Highest earner at Royal Opera House was paid £800k last year

The venue's accounts for the year to 27 August 2017 show that Sir Antonio Pappano, the charity's music director, was paid £794,591, a rise of more than £110,000

Sir Antonio Pappano (Photograph: Getty Images)

The salary of the highest earner at the Royal Opera House increased by more than £110,000 to almost £800,000 last year, the charity’s latest accounts show.

The venue’s accounts for the year to 27 August 2017, which were published on the Companies House website last week, show that the salary of Sir Antonio Pappano, music director at the ROH, rose from £684,400 in 2015/16 to £794,591 last year.

According to the accounts, Pappano had a basic salary of £115,000 and also earned fees of £679,591.

Pappano is paid separately for each performance he conducts at the ROH, the accounts say.

The charity’s director of opera, Kasper Holten, is paid in a similar way, the accounts say.
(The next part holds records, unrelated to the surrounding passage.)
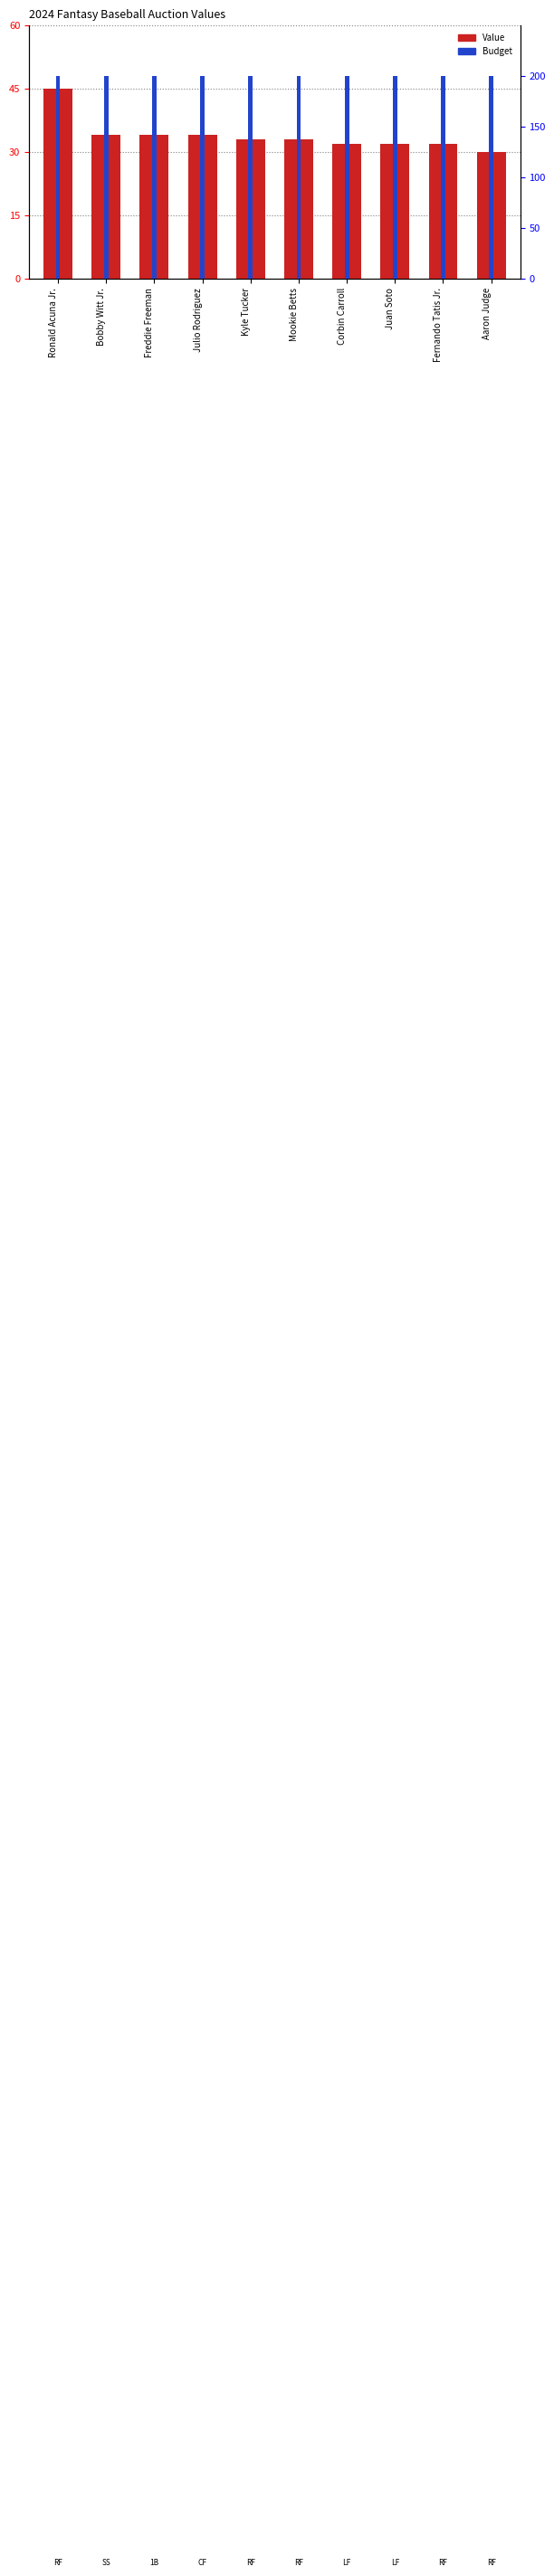

What is the label of the 8th bar from the left?

Juan Soto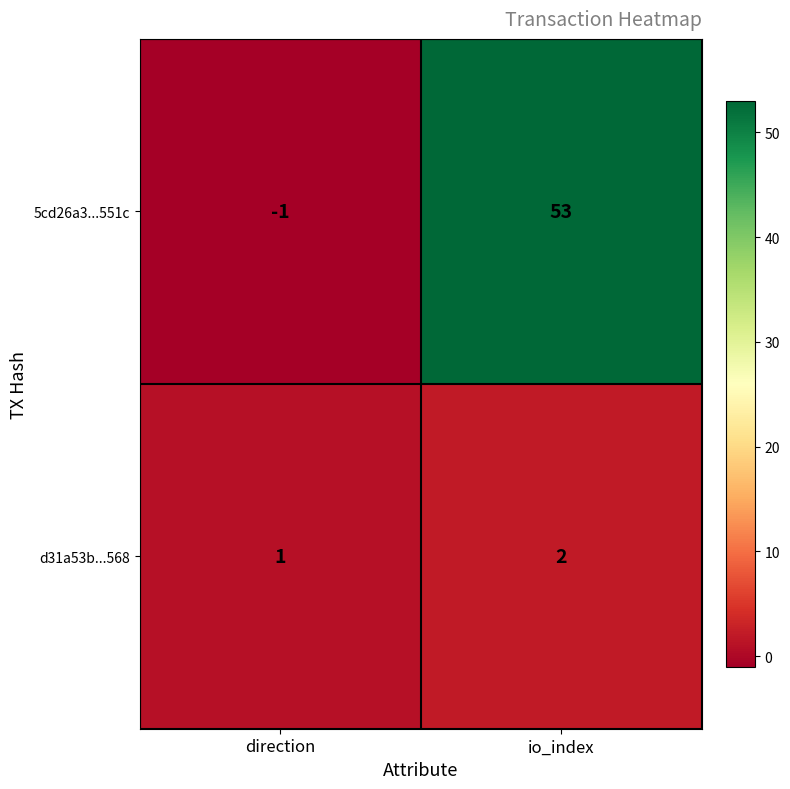

How many positive values does the 5cd26a3...551c series have?

1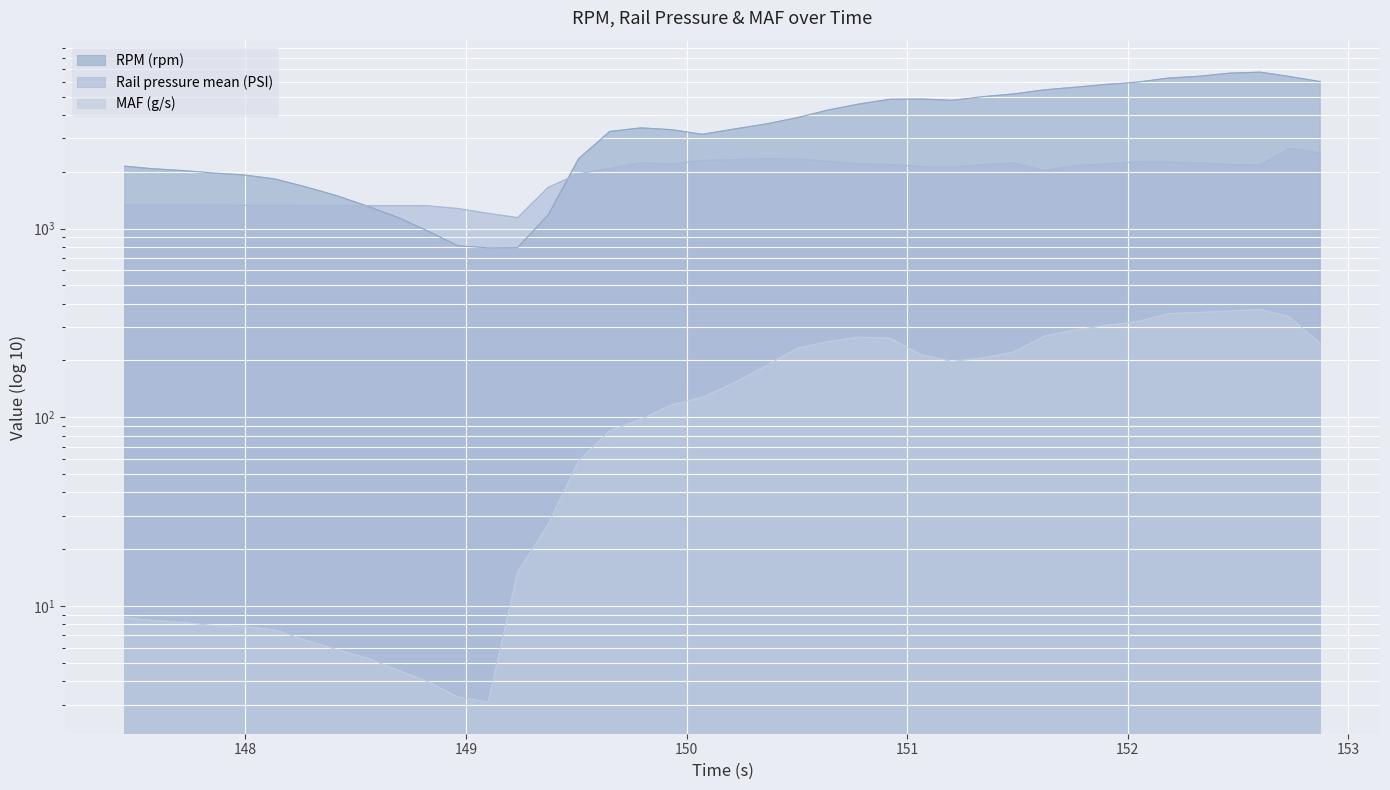

Which category has the lowest value in the RPM (rpm) series?

149.101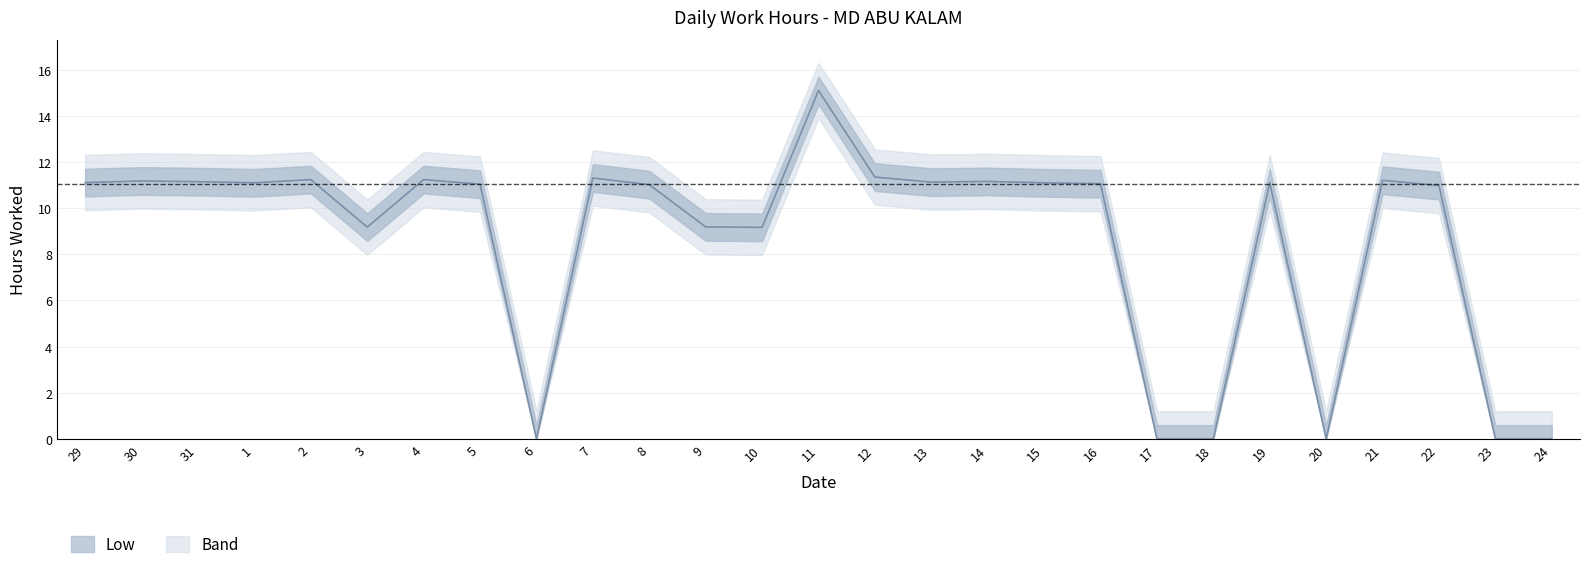

Is it true that the value at 4 is 11.2?

True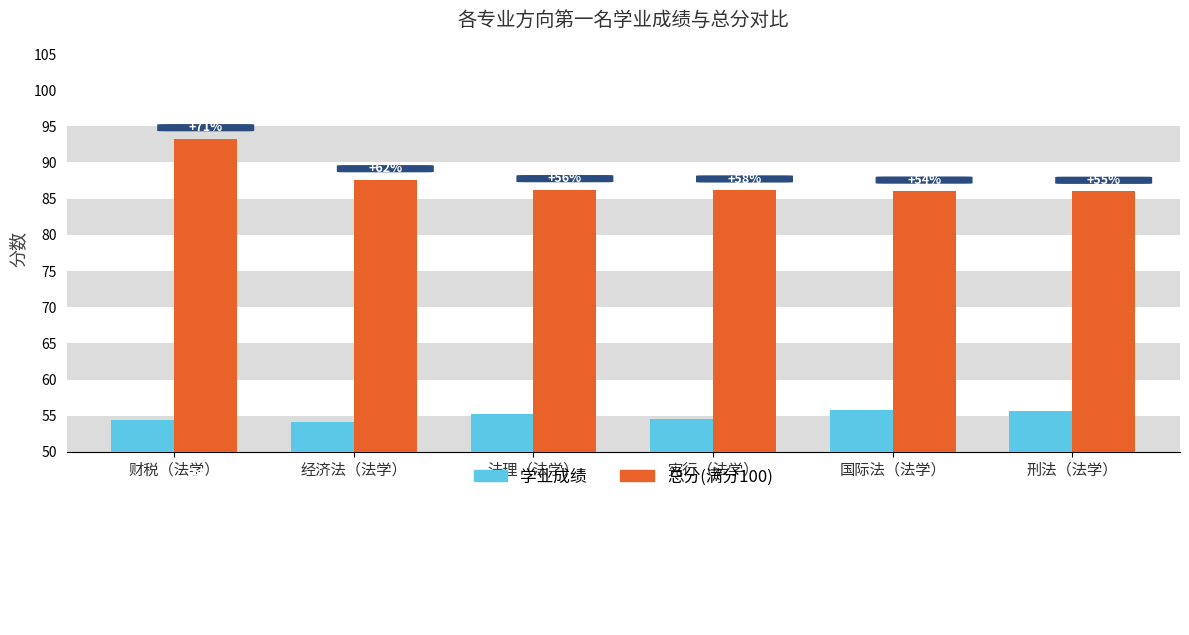

What is the maximum value shown in the chart?

93.3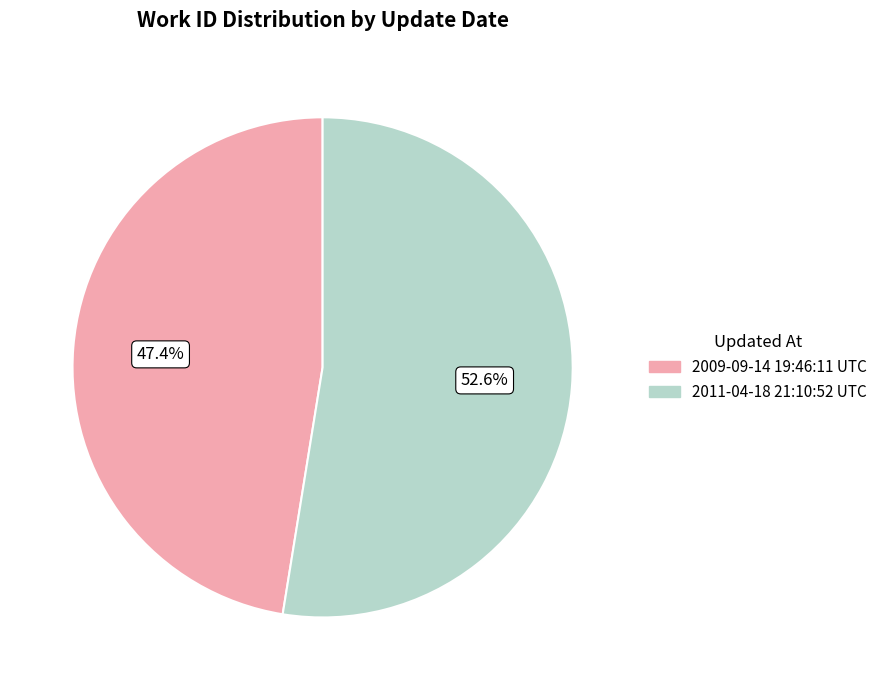

What percentage is the 2009-09-14 19:46:11 UTC slice, to the nearest percent?

47%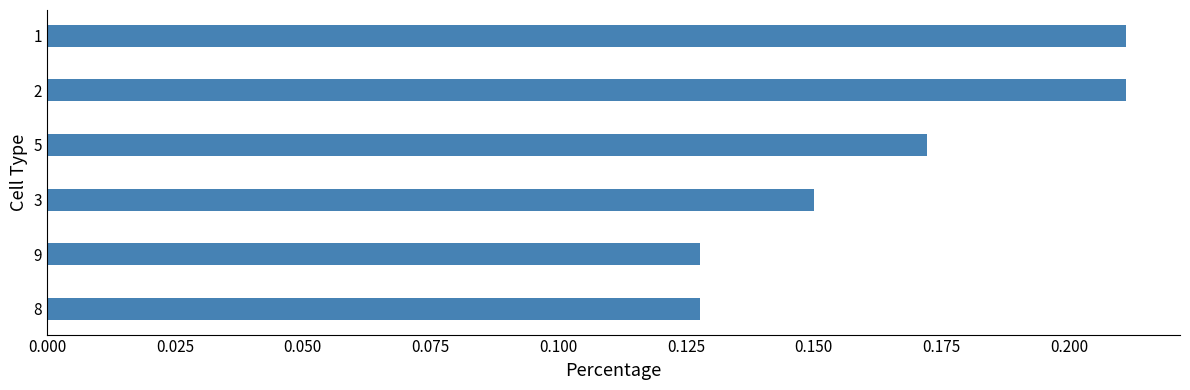

The chart shows a value of 0.2 at 8. True or false?

False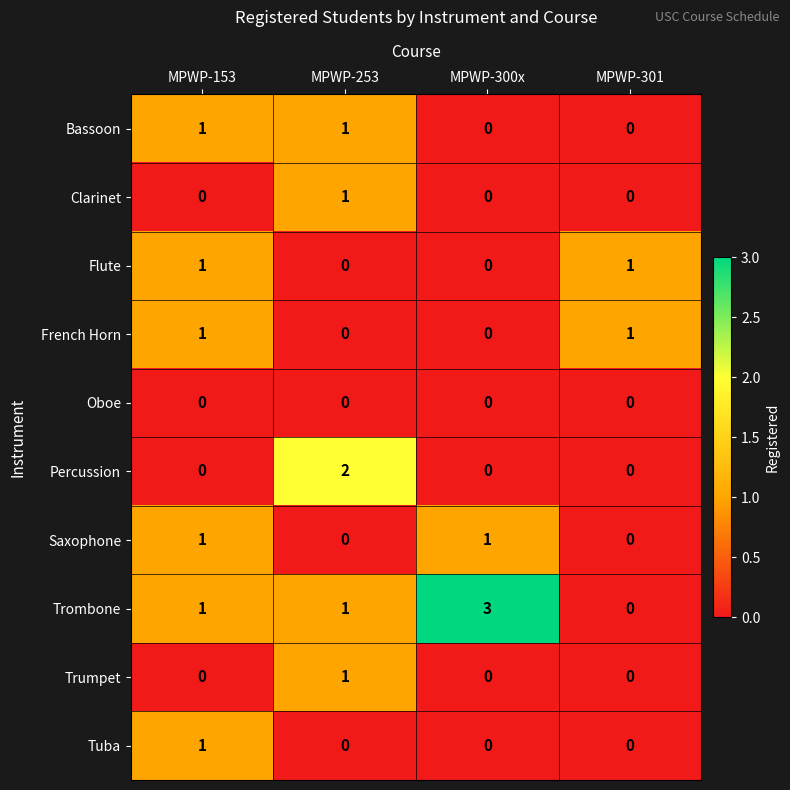

Which series has the largest total across all categories?

Trombone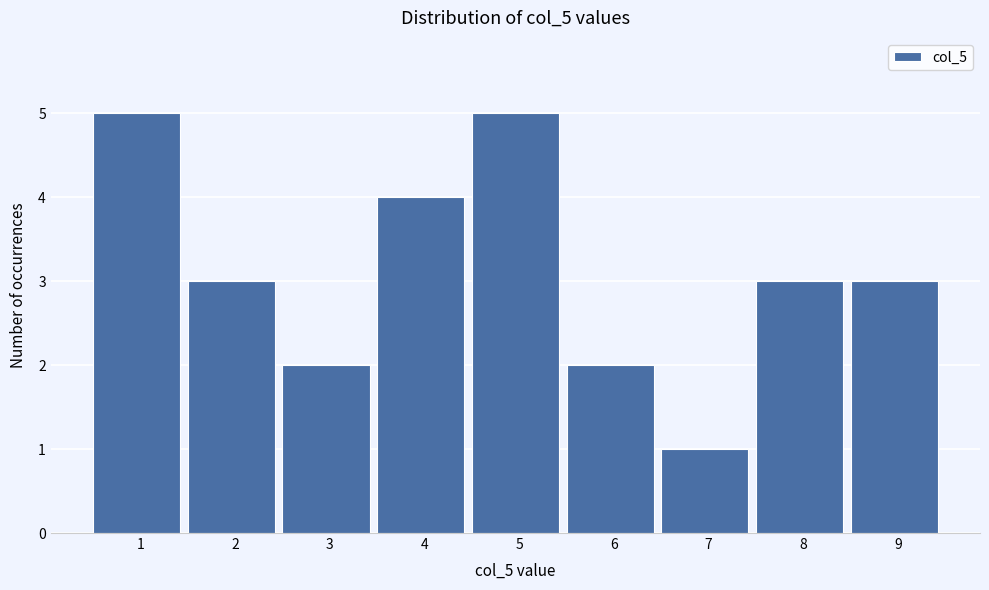

Reading right to left, extract all data points from this chart.

9=3	8=3	7=1	6=2	5=5	4=4	3=2	2=3	1=5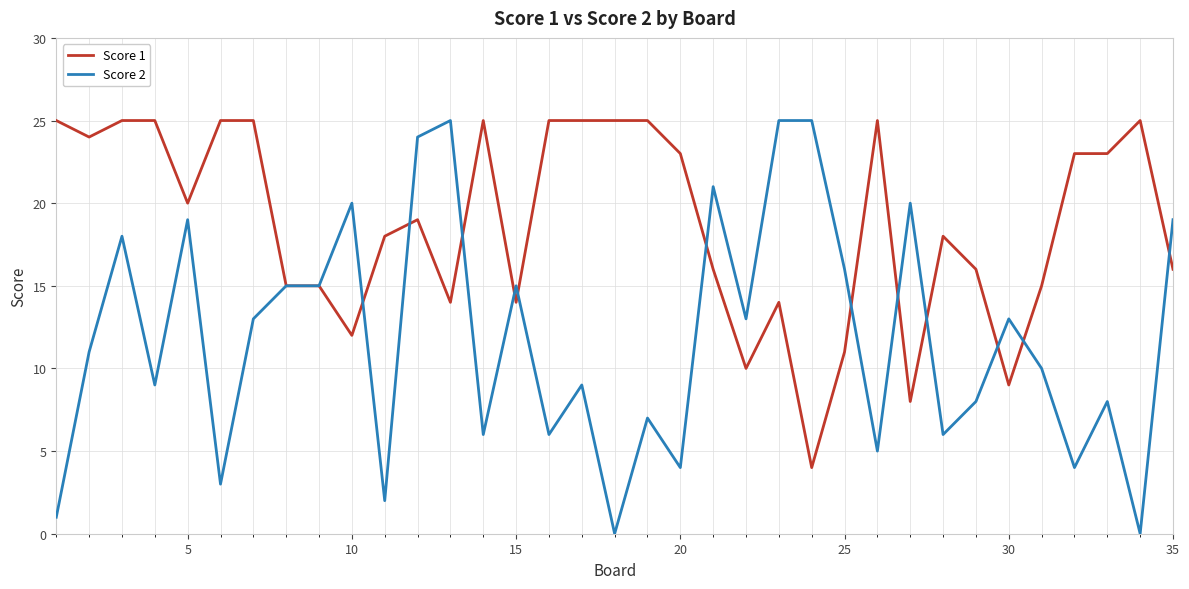

What is the maximum value shown in the chart?

25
He received a basic salary of £120,602 and fees of £15,000 until 11 March 2017.

Holten’s replacement as director of opera, Oliver Mears, was paid £88,654 from 30 January 2017.

Other high-earners named in the accounts include Alexander Beard, chief executive of the ROH, who was paid £286,095.

Kevin O’Hare, director of the Royal Ballet, was paid £192,563, the accounts show, and Sally O’Neill, chief operating officer, was paid £189,603.

Total income for the charity was up to £140.7m in the 52 weeks to 27 August 2017, the accounts say, compared with £139.4m in the previous set of accounts.

But charitable income from the operation of the ROH, including box-office takings, was down from £59.7m to £57.6m in the latest accounts.

Expenditure was also lower in the latest accounts, falling from £133.6m to £130.3m.

In a statement, a spokesman for the ROH said: "Sir Antonio Pappano receives a fixed salary in addition to fees that are paid for each of his conducting engagements with the Royal Opera. As he conducted five productions in the 2016/17 season, compared with three the season before, his fees were higher."